READING PASSAGE:

........

I fully understand the moral and ethical concerns related to the slaughter of innocent horses. (May 15, 9A, “Making hay from horse sense over slaughterhouses”)
But why is there not the same concern for the slaughter of 30 million cows every year? They are innocent and gentle creatures, too, led to slaughter by whips and electric prods — all of which I witnessed many years ago during a high school trip to a meat-packing plant in Sioux City, Iowa.
I can still hear the sound of the gunshot to the head.
Arlin J. Buyert
Jails a symptom
The Star’s editorial about problems with the Jackson County jail describes a sad situation. (May 16, 10A, “Is there a new sheriff in town willing to clean up the county jail?)
Whether the jail is managed by a sheriff or an appointed jail administrator is not the issue, in my opinion.
I served as chief jail auditor for the National Sheriffs’ Association, and I examined 828 jails in 49 states over 16 years. I found well-run jails directed by both sheriffs and appointed jail administrators.
Here in Shawnee County, Kan., the well-run county jail in Topeka is directed by an appointed jail administrator with more than 30 years of experience.
People need to understand that all jails are creatures of the state wherein they are located.
Neither Kansas nor Missouri mandates jail inspections or training for jail officers. These state governments leave this to counties.
Counties are also nothing more than creatures of the state, defined either by state laws or in the state constitutions.
This lack of interest in jails is an example of poor state leadership in both Kansas and Missouri.
Who we aren’t
It is time for our political leaders, those of both parties, to step forward and put a stop to what we are seeing in Washington.
Or are we to become all that we do not represent? We are supposed to be a nation of truth and honor.
Alex G. Margiotta
Not all one size
Sen. Rob Portman of Ohio is a moderate Republican and has supported some decent legislation. But nowhere in his commentary in Wednesday’s Star (11A, “Private sector has a powerful incentive to treat opioid addiction”) do I see any acknowledgment of the importance and necessity of many opioid prescriptions for pain.
For example, it is necessary and appropriate for patients to receive these drugs for three days after a number of surgical procedures. Portman’s CARA 2.0 Act would require universal restrictions to these guidelines, which come from the Centers for Disease Control and Prevention.

........

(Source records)
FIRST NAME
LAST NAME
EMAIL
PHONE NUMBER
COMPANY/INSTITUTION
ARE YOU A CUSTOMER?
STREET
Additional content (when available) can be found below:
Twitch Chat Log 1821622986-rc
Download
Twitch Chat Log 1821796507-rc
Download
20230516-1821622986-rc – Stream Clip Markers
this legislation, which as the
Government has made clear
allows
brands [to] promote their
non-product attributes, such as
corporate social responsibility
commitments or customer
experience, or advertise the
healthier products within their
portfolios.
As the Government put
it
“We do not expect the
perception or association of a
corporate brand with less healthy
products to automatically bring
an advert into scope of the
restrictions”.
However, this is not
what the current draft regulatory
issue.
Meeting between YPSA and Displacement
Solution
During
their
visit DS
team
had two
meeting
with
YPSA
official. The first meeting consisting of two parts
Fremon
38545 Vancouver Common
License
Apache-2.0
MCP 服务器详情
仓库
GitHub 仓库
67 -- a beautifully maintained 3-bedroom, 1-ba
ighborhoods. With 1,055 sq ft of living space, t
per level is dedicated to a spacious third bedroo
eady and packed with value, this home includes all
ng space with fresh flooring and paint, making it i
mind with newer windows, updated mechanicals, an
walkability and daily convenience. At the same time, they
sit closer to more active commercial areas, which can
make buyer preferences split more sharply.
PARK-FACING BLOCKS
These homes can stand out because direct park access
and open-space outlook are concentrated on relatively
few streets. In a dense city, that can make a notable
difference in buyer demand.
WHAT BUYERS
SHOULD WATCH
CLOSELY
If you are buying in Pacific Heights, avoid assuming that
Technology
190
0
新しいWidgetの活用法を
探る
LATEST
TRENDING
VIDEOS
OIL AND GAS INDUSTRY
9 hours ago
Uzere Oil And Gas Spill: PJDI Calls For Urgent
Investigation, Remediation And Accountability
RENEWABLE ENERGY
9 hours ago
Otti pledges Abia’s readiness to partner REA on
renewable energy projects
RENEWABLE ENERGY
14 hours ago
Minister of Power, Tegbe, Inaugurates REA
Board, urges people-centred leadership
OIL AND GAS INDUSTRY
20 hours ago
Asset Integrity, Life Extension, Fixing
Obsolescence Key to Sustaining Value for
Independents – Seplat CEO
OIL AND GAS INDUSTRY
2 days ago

........

PROBLEMS TO WORK ON:
**A.** Answer these questions using the letters to the editor:
(i) In what city was the meat-packing plant visited on the high school trip?
(ii) How many jails did the former chief jail auditor examine, and over how many years?
(iii) What agency issued the guidelines that Portman's CARA 2.0 Act would restrict?
**B.** Continue the letters to the editor, starting after their final sentence.
The source records have no connection to the letters to the editor.

ANSWERS FOR THE TASKS:
**A.**
(i) Sioux City, Iowa.
(ii) 828 jails, over 16 years.
(iii) The Centers for Disease Control and Prevention.

**B.**
I can well understand pushback from medical associations and drug companies. But it looks as if we’re overcorrecting for past errors.
Care for seniors
After years of inadequate funding, Missouri made further cuts to Medicaid last year, sending older and disabled citizens and the nursing homes that care for them into a crisis.
The individuals devastated by these cuts are not “living off the system.” Just one major illness can wipe out a senior’s hard-earned savings and leave him or her with limited funds for life-sustaining care.
State general revenues now pay an average of only $15.26 per person per day for the highly specialized, round-the-clock care that these Missourians require. This represents a $25 per-person, per-day shortfall.
The state cannot operate a deficit, and neither can senior care providers. If this funding crisis is not fixed, our most medically vulnerable citizens will have reduced access to the critical care they need.
As the administrator of Monterey Park Rehabilitation and Health Care Center, this saddens and alarms me.
As the House and Senate move to conference to finalize the state budget, we ask that lawmakers protect the amount of money appropriated to fund care for residents in nursing homes.
It’s time to make our seniors, veterans and disabled Missourians a priority.
After 40 years, Bill Shapiro has retired from public radio station KCUR. During his career there, he was host of the long-running jazz show “Cyprus Avenue.”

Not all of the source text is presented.